The number of Netflix subscribers has fallen for the first time in more than a decade (10 years).
The streaming company lost about 200,000 members in the first three months of the year 2022, the company announced. The fall in numbers came after the firm raised prices in key markets including the US and UK, and also pulled out of Russia. But Netflix warned that more losses are coming, giving prior notice that it will start to crack down on account sharing as it pushes to sign up new members.
In a letter to shareholders, Netflix noted a surge in sign-ups that the firm experienced during the pandemic which “obscured the picture”. It warned investors it expected another two million subscribers to leave in the three months to July 2022.
“Our revenue growth has slowed considerably as our results and forecast below show,” the company noted, as it released its quarterly results. It also added that “Our relatively high household penetration, when including the large number of households sharing accounts, combined with competition, is creating revenue growth headwinds”.
The last time the company lost members in a quarter was October 2011. However, in the midst of all this, it can still boast of more than 220 million subscribers globally.
Russian hit
Pulling out of Russia, a step Netflix took following the country’s invasion on Ukraine, it disclosed that it cost the firm 700,000 subscribers. Another 600,000 people stopped its service in the US and Canada after a realization in price increment, Netflix disclosed. Netflix said that move is playing out “in line with expectations” and would yield more money for the firm, despite the cancellations.

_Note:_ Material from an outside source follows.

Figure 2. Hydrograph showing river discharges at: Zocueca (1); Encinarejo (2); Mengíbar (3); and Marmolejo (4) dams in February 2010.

The firm’s revenue in the first three months of the year (2022) was up by 9.8% compared with the same period last year (2021) to more than $7.8bn (£6bn). That marked a slowdown from earlier quarters, while profits fell more than 6% to roughly $1.6bn. Losses in the quarter were partially offset by new sign-ups elsewhere in Japan and India.

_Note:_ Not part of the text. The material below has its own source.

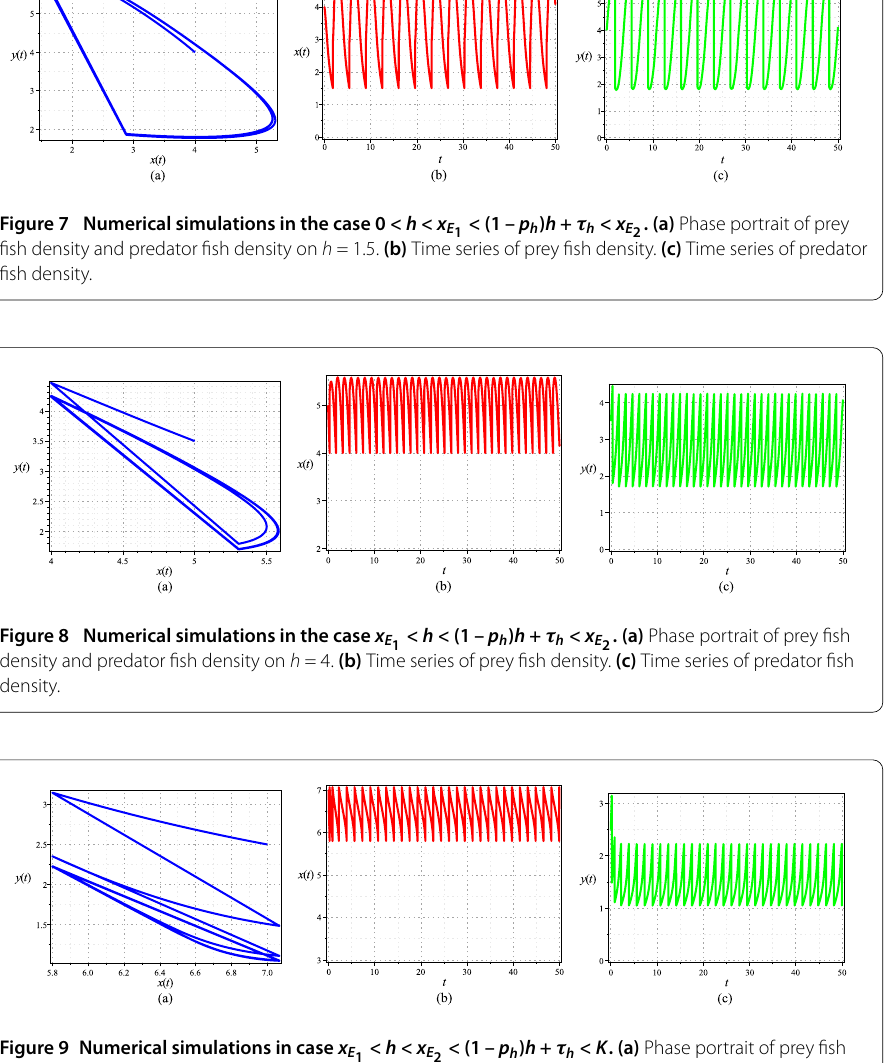
Figure 9 Numerical simulations in case x E density and predator fish density on h = 5.8. (b) Time series of prey fish density. (c) Time series of predator fish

Projection into the Future
As it looks to grow, the firm pointed out that it is focused on international markets and finding ways to tap the 100 million people it has estimated to be sharing household accounts, including more than 30 million in the US and Canada. The company is looking to advertise and get revenue from customers who share accounts with family or friends.
According to the company’s Chief Executive, Reed Hastings, “Those who have followed Netflix know that I’ve been against the complexity of advertising, and a big fan of the simplicity of subscription. But, as much as I’m a fan of that, I’m a bigger fan of consumer choice.” Mr. Hastings added that “it’s pretty clear” ad-supported services are working for Disney and HBO.
Analyst Warnings
But analysts averred the rising costs are starting to wear on households. In the UK, households cancelled more than 1.5 million streaming subscriptions in the first three months of the year, with 38% saying they wanted to save money, the highest level ever, according to findings from market research firm, Kantar.
Netflix is also facing intense competition, as companies from Amazon and Apple to traditional media firms like Disney pour money into their online streaming services. Paolo Pescatore, who is an Analyst at PP Foresight, intimated that the subscriber loss was a “reality check” for the company, as it tries to balance retaining subscribers with raising its revenue.
“While Netflix and other services were key in lockdown, users are now thinking twice about their purchasing behaviour based upon changing habits. North America especially is now awash with too many services chasing too few dollars.”
Paolo Pescatore, Analyst at PP Foresight
Shares in the company plunged more than 20% in after-hours trading in New York following the news, wiping more than $30bn off the company’s market valuation. Investor concerns also hit shares in other entertainment firms, including Disney.